What did you end up buying Darryl?


----------



## carolinad (Apr 14, 2012)

Hello Mike. I wound up getting a Craftsman 2 1/4 HP combo. I know it's not best thing going, but it was on sale and I thought it would give me a feel for the different features available at a price I could afford. I am also hoping it will mount to the Craftsman table I have without much trouble.

This is all very new to me. I don't see me wearing out even a cheap router anytime soon.


----------



## Mike (Nov 22, 2004)

Don't confuse inexpensive with cheap Darryl. The Craftsman combo kits are great value for your money. Most of the Craftsman tables are difficult to work with; I think the 26608 table is the best of all of them. It is a Bosch RA1171 with Craftsman markings.


----------



## wbh1963 (Oct 11, 2011)

Its very similar to the Craftsman table I picked up but has sturdier legs and a better fence (mine doesn't have T-Tracks for feather boards).

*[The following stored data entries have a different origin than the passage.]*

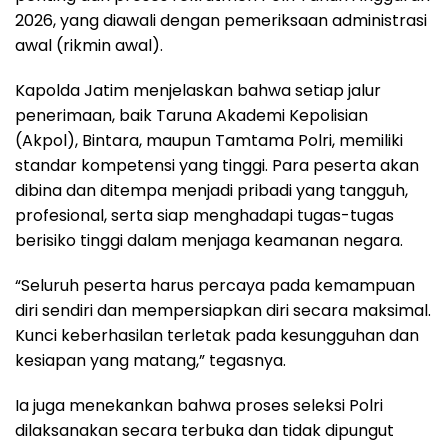
2026, yang diawali dengan pemeriksaan administrasi
awal (rikmin awal).
Kapolda Jatim menjelaskan bahwa setiap jalur
penerimaan, baik Taruna Akademi Kepolisian
(Akpol), Bintara, maupun Tamtama Polri, memiliki
standar kompetensi yang tinggi. Para peserta akan
dibina dan ditempa menjadi pribadi yang tangguh,
profesional, serta siap menghadapi tugas-tugas
berisiko tinggi dalam menjaga keamanan negara.
“Seluruh peserta harus percaya pada kemampuan
diri sendiri dan mempersiapkan diri secara maksimal.
Kunci keberhasilan terletak pada kesungguhan dan
kesiapan yang matang,” tegasnya.
Ia juga menekankan bahwa proses seleksi Polri
dilaksanakan secara terbuka dan tidak dipungut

It looks like a great table to get up and going fast with to me!


----------



## carolinad (Apr 14, 2012)

Change of plans. When I unpacked the router, it had obliviously been a return and repacked loosely. When I went to take the sub-base off the screws stripped.

Going to return it to sears so I'm back to square one.


----------



## carolinad (Apr 14, 2012)

Mike, my table is 20 + years old. I was hoping to mount a router to it without drilling holes.


----------



## bobj3 (Jan 17, 2006)

Hi Darryl

That's great I know you will enjoy it but you will need to drill new holes to mount it, by the way I have 9 of the combo kits you could say I like them.  easy job to drill the holes out just use your base plate, once you remove it from the router base , for a template to drill them out,about a 5 min job.

==



carolinad said:


> Mike, my table is 20 + years old. I was hoping to mount a router to it without drilling holes.


----------



## carolinad (Apr 14, 2012)

I took it back and got another one. It's 2 1/2 hp. Just to make sure I'm getting this right. the sub base comes of when table mounting, right?


----------



## Mike (Nov 22, 2004)

Yes Darryl.

9 BJ? I turn my back and you bought more? :fie:


----------



## bobj3 (Jan 17, 2006)

Hi Darryl


Right On, no need to have it in place.

==



carolinad said:


> I took it back and got another one. It's 2 1/2 hp. Just to make sure I'm getting this right. the sub base comes of when table mounting, right?


----------



## bobj3 (Jan 17, 2006)

Hi Mike

hahahahaha ,,, Can't have to many good routers 
4 red tops and 5 black tops..
==



Mike said:


> Yes Darryl.
> 
> 9 BJ? I turn my back and you bought more? :fie:


----------



## carolinad (Apr 14, 2012)

Thanks!


----------